__Given data__.
------------------------------

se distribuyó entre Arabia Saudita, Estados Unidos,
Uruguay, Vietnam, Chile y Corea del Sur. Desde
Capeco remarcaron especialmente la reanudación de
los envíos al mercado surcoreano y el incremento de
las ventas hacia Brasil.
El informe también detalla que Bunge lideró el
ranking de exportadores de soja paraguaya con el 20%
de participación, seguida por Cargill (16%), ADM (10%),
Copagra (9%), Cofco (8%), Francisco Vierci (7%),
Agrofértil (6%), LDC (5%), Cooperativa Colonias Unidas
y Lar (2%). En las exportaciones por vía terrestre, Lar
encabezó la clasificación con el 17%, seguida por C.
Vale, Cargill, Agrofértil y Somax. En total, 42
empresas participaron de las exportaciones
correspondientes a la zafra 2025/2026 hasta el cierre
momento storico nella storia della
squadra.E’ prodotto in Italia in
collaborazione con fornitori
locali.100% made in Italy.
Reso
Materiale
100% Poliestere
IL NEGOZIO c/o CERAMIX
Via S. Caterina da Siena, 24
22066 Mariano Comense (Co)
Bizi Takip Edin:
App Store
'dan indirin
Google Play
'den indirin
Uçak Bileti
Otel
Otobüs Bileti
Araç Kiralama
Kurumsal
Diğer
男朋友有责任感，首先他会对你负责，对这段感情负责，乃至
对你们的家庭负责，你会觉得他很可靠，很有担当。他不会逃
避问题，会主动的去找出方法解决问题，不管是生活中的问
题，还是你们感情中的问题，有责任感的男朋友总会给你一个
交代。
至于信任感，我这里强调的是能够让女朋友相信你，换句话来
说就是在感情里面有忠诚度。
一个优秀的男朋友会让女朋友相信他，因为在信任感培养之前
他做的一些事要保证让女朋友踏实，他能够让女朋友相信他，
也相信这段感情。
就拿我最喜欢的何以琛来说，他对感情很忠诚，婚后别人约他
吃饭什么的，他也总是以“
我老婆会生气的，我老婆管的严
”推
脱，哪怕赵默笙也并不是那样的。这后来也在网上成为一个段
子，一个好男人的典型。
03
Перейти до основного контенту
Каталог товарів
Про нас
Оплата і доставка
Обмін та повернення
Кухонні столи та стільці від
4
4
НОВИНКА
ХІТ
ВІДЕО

------------------------------

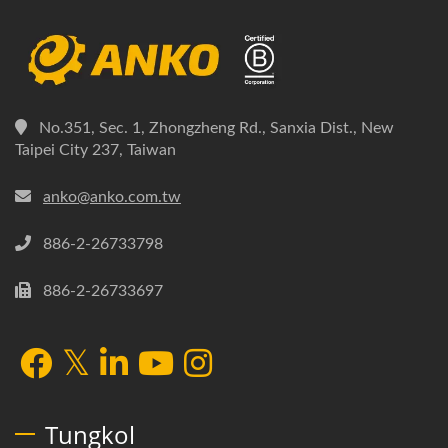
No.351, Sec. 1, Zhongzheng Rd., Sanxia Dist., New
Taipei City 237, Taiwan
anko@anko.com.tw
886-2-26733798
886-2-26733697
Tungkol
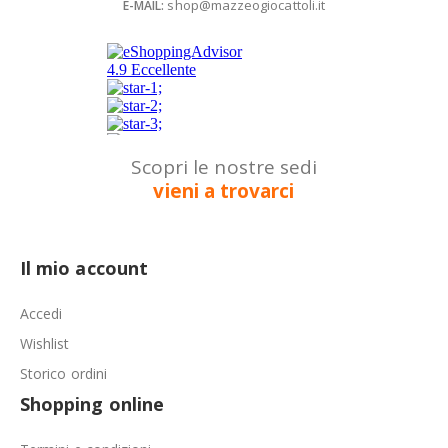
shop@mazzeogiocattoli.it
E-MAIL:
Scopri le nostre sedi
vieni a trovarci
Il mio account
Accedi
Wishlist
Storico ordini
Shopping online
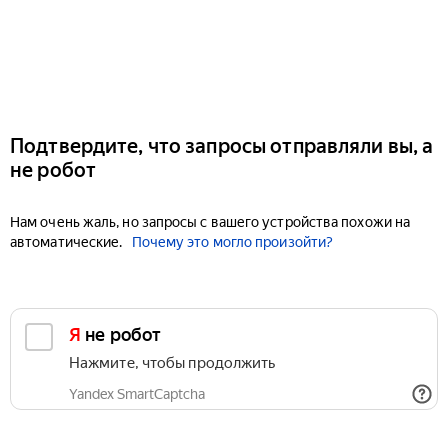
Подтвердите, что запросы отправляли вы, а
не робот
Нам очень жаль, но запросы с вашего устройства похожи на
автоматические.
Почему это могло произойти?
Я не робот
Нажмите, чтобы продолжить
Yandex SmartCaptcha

------------------------------

__Requirement__. Reproduce the lines exactly, starting with the line that contains "No.351, Sec. 1, Zhongzheng" and going on through the line that contains "Shopping online". Leave the pictures out.

__Reply to the task__.
No.351, Sec. 1, Zhongzheng Rd., Sanxia Dist., New
Taipei City 237, Taiwan
anko@anko.com.tw
886-2-26733798
886-2-26733697
Tungkol
shop@mazzeogiocattoli.it
E-MAIL:
Scopri le nostre sedi
vieni a trovarci
Il mio account
Accedi
Wishlist
Storico ordini
Shopping online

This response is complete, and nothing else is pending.